::: Selected passage

Characterization of Phosphate Permease in Fusarium Oxysporum F. SP. Vasinfectum: Growth, Virulence and Secondary Metabolism

Thursday, January 5, 2017
Cumberland I-L (Hyatt Regency Dallas)
Friday, January 6, 2017
Cumberland I-L (Hyatt Regency Dallas)
Carlos S. Ortiz , Texas A&M University
Clint W Magill , Texas A&M University
A. A. Bell , USDA-ARS
Jinggao Liu , USDA-ARS
Microbial development depends on the effective sensing of environmental signals and appropriate acquisition of nutrients and other molecules critical for the organism’s growth. Levels of nutrients and other molecules within the cell, and those outside of the cell, are usually relayed to the nucleus via signal transduction pathways. Inorganic phosphate (Pi) is one of the most important macronutrients in fungal cells and its intracellular levels are tightly regulated via the phosphate signaling transduction pathway (PHO). A Tfo1 transposon insertion has been found in a phosphate permease gene (pho84), a constituent of the PHO pathway, of highly virulent California race 4 isolates of the cotton pathogen Fusarium oxysporum f. sp. vasinfectum (Fov). Strains where the insertion is present are more pathogenic, even in the absence of nematodes, than those lacking the insertion. Because pho84 not only function as a phosphate transporter but also as a receptor for signal transduction, we hypothesized that disruption of the phosphate permease gene in Fov may alter its pathogenicity, fungal development and fitness. We have generated Agrobacterium-mediated knock-out mutants of the gene in four Fov isolates displaying varying levels of virulence in soil drenching pathogenicity assays: CA9 (Highly virulent), MD308 (Highly virulent), MD312 (moderately virulent) and NRRL25433 (non-virulent). Three knock-out mutants per isolates were confirmed for the targeted gene replacement with a hygromycin resistance gene. Pathogenicity assays with the wild type progenitor and mutant isolates show no difference in plant weight or disease rating. We are currently characterizing the role of the phosphate permease in fungal growth, competition with other soil microbes, and production of secondary metabolites (heptaketides and fusaric acid) involved in fungal competence and pathogenicity.

::::::
::: Entries supplied

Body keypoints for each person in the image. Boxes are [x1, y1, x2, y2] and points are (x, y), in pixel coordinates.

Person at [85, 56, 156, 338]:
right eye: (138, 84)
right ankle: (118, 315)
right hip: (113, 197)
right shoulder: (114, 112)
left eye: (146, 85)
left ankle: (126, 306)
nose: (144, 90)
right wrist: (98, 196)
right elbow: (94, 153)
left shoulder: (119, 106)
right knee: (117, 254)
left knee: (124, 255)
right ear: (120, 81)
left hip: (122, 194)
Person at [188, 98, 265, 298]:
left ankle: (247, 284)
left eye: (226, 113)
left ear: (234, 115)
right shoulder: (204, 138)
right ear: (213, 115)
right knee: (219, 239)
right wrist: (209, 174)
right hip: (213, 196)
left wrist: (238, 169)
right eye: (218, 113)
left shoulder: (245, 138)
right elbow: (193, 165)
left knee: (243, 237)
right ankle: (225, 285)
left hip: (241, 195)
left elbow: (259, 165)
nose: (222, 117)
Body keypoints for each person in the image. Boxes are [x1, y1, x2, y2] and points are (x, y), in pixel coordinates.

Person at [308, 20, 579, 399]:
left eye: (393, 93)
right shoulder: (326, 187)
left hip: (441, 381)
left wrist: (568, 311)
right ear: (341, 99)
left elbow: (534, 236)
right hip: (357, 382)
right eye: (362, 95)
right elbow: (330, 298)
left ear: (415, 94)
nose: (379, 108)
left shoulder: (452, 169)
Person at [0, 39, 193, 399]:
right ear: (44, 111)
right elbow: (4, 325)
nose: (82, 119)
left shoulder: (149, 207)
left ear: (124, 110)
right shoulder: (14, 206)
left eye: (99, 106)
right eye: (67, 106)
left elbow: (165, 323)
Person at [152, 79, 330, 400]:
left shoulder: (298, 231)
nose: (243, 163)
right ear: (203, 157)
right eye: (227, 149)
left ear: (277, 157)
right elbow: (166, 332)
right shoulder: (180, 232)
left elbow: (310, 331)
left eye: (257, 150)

::::::

In the abstract on phosphate permease in Fusarium, which gene contains the Tfo1 transposon insertion found in the highly virulent California race 4 isolates? The records are separate material unrelated to the abstract on phosphate permease.

▶ Response for this exercise
The phosphate permease gene pho84.